When treatment is required, most standard treatments currently combine antibody therapy, most typically rituximab, with chemotherapy. There are a number of different chemotherapy choices, ranging from the more gentle, such as chlorambucil, to the more intensive, fludarabine plus cyclophosphamide. We go through the different options with each individual patient to make sure we get the right treatment for each patient. CLL treatments are almost always given as an outpatient, typically requiring one or two trips up to the Nuffield every month. For most patients, CLL responds very well to treatment and patients can enjoy remission that can last years. Usually the quality of life is good in this period, but unfortunately, CLL will inevitably get more active again, and further treatment will be required. There are, however, a number of very exciting new treatments that we hope will have licenses for relapsed disease in the near future.
On occasion we do consider much more intensive treatments such as stem cell transplantation for specific patients. This approach is potentially the only way to actually cure CLL, but is a much more serious undertaking than standard chemotherapy. We always explore this option where it may be appropriate.
These are uncommon bone marrow conditions where the bone marrow stem cells become overactive and make too many components of the blood. Typically patients might produce too many red cells, platelets or white cells. Some patients are diagnosed by chance when a blood count test is performed for other reasons, and the abnormal values in their blood come to light. Other patients may present with conditions such as blood clots, stroke, abnormal bleeding or infections. When there are too many red cells, the condition is known as Polycythaemia Rubra Vera, too many platelets typically means essential thromobocythaemia, and too many granulocyte white cells may be due to chronic myelomonocytic leukaemia, or chronic myeloid leukaemia. There is another related myeloproliferative disorder caused by an overgrowth of fibrotic tissue within the bone marrow. This is termed idiopathic myelofibrosis.

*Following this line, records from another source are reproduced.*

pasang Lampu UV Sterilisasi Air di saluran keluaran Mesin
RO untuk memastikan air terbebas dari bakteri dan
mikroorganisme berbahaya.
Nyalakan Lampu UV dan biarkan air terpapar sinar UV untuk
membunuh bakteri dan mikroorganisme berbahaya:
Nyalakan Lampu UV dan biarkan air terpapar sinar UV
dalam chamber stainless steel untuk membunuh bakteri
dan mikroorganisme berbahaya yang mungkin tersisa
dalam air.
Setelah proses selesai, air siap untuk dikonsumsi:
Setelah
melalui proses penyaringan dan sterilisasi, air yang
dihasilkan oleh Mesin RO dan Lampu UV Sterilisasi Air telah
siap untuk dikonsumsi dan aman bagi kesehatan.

To investigate the above conditions, and help guide treatment decisions, the majority of patients will require a bone marrow biopsy as part of their initial investigations. We also arrange for specialist molecular tests to be performed by colleagues at the Cambridge University Haemato-oncology Diagnostic Service. These are very important to accurately sub-classify the disease. Treatment will very much depend on the specific type and extent of the myeloproliferative disorder that we diagnose.
We now understand much more about the molecular mechanisms that cause many of the myeloproliferative conditions and in some cases this has revolutionised the management of patients with these conditions. A good example is chronic myeloid leukaemia. This rare condition used to be inevitably fatal without stem cell transplantation, but now the vast majority of patients can be managed with out-patient therapy, taking tablet medication that specifically switches off the abnormal molecular switch that drives the disease.